We had almost no Winter this year; and the Spring has been most unusual.  Across the mainland Europe, warm days were interrupted with days of heavy rain and wind.

A week ago Amelia and I were driving near the city of Cognac and it was truly sad to see large tracks of vineyards completely flattened by hail-storm of late May.  They will have very little grape to harvest this year as well as next year, as next year’s crop should appear on this year’s growth.

In this little corner of the Charente-Maritime of France we have been gratefully sheltered from the worst of the inclement weather.

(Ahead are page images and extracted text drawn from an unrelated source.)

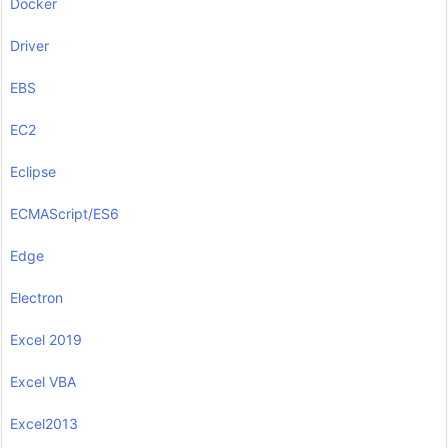
Docker
Driver
EBS
EC2
Eclipse
ECMAScript/ES6
Edge
Electron
Excel 2019
Excel VBA
Excel2013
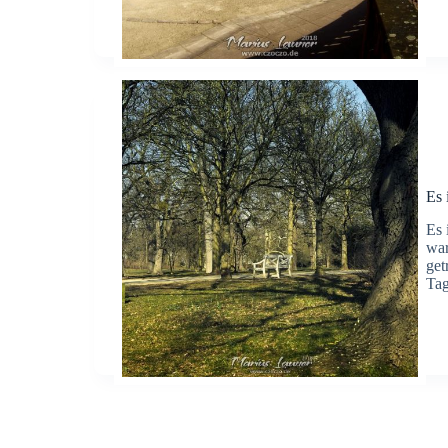
Es 
Es 
war
get
Ta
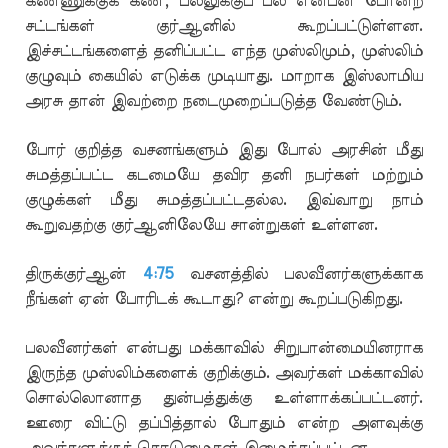
கண்ணுக்குக் கண், பல்லுக்குப் பல் என்பன போன்ற
சட்டங்கள் குர்ஆனில் கூறப்பட்டுள்ளன.
இச்சட்டங்களைத் தனிப்பட்ட எந்த முஸ்லிமும், முஸ்லிம்
குழுவும் கையில் எடுக்க முடியாது. மாறாக இஸ்லாமிய
அரசு தான் இவற்றை நடைமுறைப்படுத்த வேண்டும்.
போர் குறித்த வசனங்களும் இது போல் அரசின் மீது
சுமத்தப்பட்ட கடமையே தவிர தனி நபர்கள் மற்றும்
குழுக்கள் மீது சுமத்தப்பட்டதல்ல. இவ்வாறு நாம்
கூறுவதற்கு குர்ஆனிலேயே சான்றுகள் உள்ளன.
திருக்குர்ஆன்
4:75
வசனத்தில் பலவீனர்களுக்காக
நீங்கள் ஏன் போரிடக் கூடாது? என்று கூறப்படுகிறது.
பலவீனர்கள் என்பது மக்காவில் சிறுபான்மையினராக
இருந்த முஸ்லிம்களைக் குறிக்கும். அவர்கள் மக்காவில்
சொல்லொனாத துன்பத்துக்கு உள்ளாக்கப்பட்டனர்.
ஊரை விட்டு தப்பித்தால் போதும் என்ற அளவுக்கு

Since 20th June the temperature has suddenly shot up to over 30 degrees C (about 90 degrees F).  The garden has changed, as some of the Spring flowers have faded and others such as monarda and hydrangeas have  taken over.

Hydrangeas

The bees have been extra busy, but for a while I had some difficulty retrieving my bee suit and the bee equipment.  They are all stored in the cellar just outside the utility room.  There is a little beam there less than two metres high and a little redstart had decided to nest there using an old robin’s nest.

redstart nesting

Another sneaky look whilst she was away and what do I discover?  The little lady has been really busy.

redstart eggs

Five tiny eggs packed in gently in the old nest which she had repaired.

Two or three days after that I had another quick look to see what is happening.

redstart chicks

They were all there.  All five of them.

It became a little easier after that to enter and leave the cellar to retrieve my bee suit.  But at each occasion, the chicks thought that their mummy has returned and will feed them soon.

redstart chicks

Meanwhile in the olive tree in the front garden a little sparrow was waiting for his mother.

baby sparrow

Oh, well.  If mummy is slow in returning, perhaps the little fluff ball can have a go at the seeds himself.

baby sparrow

But what is this little bird in the water tough?  He is having what my little grand-daughter calls her ‘splishy-splashy’.

baby sparrow having a bath

Even the blue tits is wondering who he is.

birds at the water dish

Despite the heat, I must go and cut the grass in the back garden.  But I don’t really have the heart cutting the wild flowers.